Dans le camp de Grande-Synthe, le 20 août 2021. Afghans, Irakiens, Kurdes, Iraniens et Pakistanais y vivent, parfois depuis de longs mois. Crédit : Louis Witter pour InfoMigrants.
Dans le camp de Grande-Synthe, le 20 août 2021. Afghans, Irakiens, Kurdes, Iraniens et Pakistanais y vivent, parfois depuis de longs mois. Crédit : Louis Witter pour InfoMigrants.

Deux migrants kurdes ont été blessés par armes à feu, mercredi soir, à Grande-Synthe, dans le nord de la France. Leur pronostic vital n'est pas engagé. Selon une source policière, l'incident serait lié à une "guerre de territoire".

Deux migrants ont été "légèrement" blessés par balle à Grande-Synthe, mercredi 27 octobre, dans la soirée, à proximité d'un campement de migrants, a déclaré l’association Utopia 56, contactée par InfoMigrants.

La préfecture du Nord a confirmé que les secours avaient été "sollicités pour deux blessés par balle, sans pronostic vital engagé", sans plus de précisions. "Une enquête judiciaire est en cours", a-t-elle ajouté.

Les faits sont encore flous. "Notre équipe a vu deux personnes s’avancer vers eux, sur le parking d’Auchan", qui se trouve non loin d’un campement, a expliqué Anna Richel, coordinatrice de l’association d’aide aux migrants dans la ville. "On n’en sait pas beaucoup plus, on sait que les tirs ont blessé les deux personnes au niveau des jambes. L'un des ambulanciers a dit qu’il pourrait s’agir de plomb".
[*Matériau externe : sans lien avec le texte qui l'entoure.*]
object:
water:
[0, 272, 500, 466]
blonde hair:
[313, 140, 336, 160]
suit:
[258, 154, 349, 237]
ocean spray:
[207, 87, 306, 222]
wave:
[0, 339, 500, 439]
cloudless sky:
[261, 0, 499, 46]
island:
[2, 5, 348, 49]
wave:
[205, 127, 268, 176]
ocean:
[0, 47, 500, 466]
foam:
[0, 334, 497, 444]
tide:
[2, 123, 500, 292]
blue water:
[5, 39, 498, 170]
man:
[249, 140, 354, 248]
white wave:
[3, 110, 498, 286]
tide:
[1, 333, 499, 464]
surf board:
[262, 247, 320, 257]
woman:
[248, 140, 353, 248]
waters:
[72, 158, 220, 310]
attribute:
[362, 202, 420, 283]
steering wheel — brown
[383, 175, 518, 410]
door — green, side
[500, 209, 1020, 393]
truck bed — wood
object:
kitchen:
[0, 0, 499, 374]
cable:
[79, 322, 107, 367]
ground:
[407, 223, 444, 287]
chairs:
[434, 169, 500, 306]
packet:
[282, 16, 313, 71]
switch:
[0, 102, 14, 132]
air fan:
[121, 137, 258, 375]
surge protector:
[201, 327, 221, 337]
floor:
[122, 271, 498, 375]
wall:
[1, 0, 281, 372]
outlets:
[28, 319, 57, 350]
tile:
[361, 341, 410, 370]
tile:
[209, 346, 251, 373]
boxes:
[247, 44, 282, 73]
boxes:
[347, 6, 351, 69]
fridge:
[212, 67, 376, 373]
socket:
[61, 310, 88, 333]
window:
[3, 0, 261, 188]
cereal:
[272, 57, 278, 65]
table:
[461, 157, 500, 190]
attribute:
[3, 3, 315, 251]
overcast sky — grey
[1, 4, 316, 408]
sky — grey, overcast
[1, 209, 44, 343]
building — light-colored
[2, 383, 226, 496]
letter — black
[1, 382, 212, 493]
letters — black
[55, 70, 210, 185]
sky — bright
Selon Utopia 56, les deux blessés sont des Kurdes. Ils ont été emmenés au centre hospitalier de Dunkerque.

"Guerre de territoire"

Une source policière a précisé que ces blessures faisaient suite à une "guerre de territoire" entre passeurs. D'après elle, un migrant "s'est pris trois balles, l'autre une".

>> À relire : Migrant irakien blessé par balles à Grande-Synthe : "Il y a toujours eu des armes parmi les passeurs"

Utopia 56 n’a pas avancé d’explication à cet incident mais a précisé que les fusillades restaient "rares" dans la région. "Il y a eu une personne blessée par arme à la fin de l’été, à Grande-Synthe. C’était en pleine journée. On a appelé les secours".

Pour les associations présentes sur le littoral français, la misère engendrée par l'existence de campements insalubres et la politique de démantèlements systématiques, explique en grande partie ces violences. "Ces incidents sont créés par la politique de non-accueil en France. Ils font écho aux expulsions de camps, la précarisation de ces personnes, la cohabitation difficile entre migrants", avance encore Anna Richel.

En 2018, à Calais, de violents affrontements par armes entre migrants afghans et africains avaient déjà fait 22 blessés. À l'époque, le ministre de l'Intérieur avait fait le déplacement.

À l'époque, François Guennoc, président de l’association Auberge des migrants, rappelait que la présence d'armes à Calais et à Grande-Synthe était problématique mais qu'elle n'était pas une nouveauté. "Même du temps de la ‘Jungle’, il y avait des armes qui circulaient. Mais elles sont invisibles pour nous. Les passeurs les utilisent pour des opérations d’intimidation, pour mieux asseoir leur autorité face aux migrants", expliquait-il alors.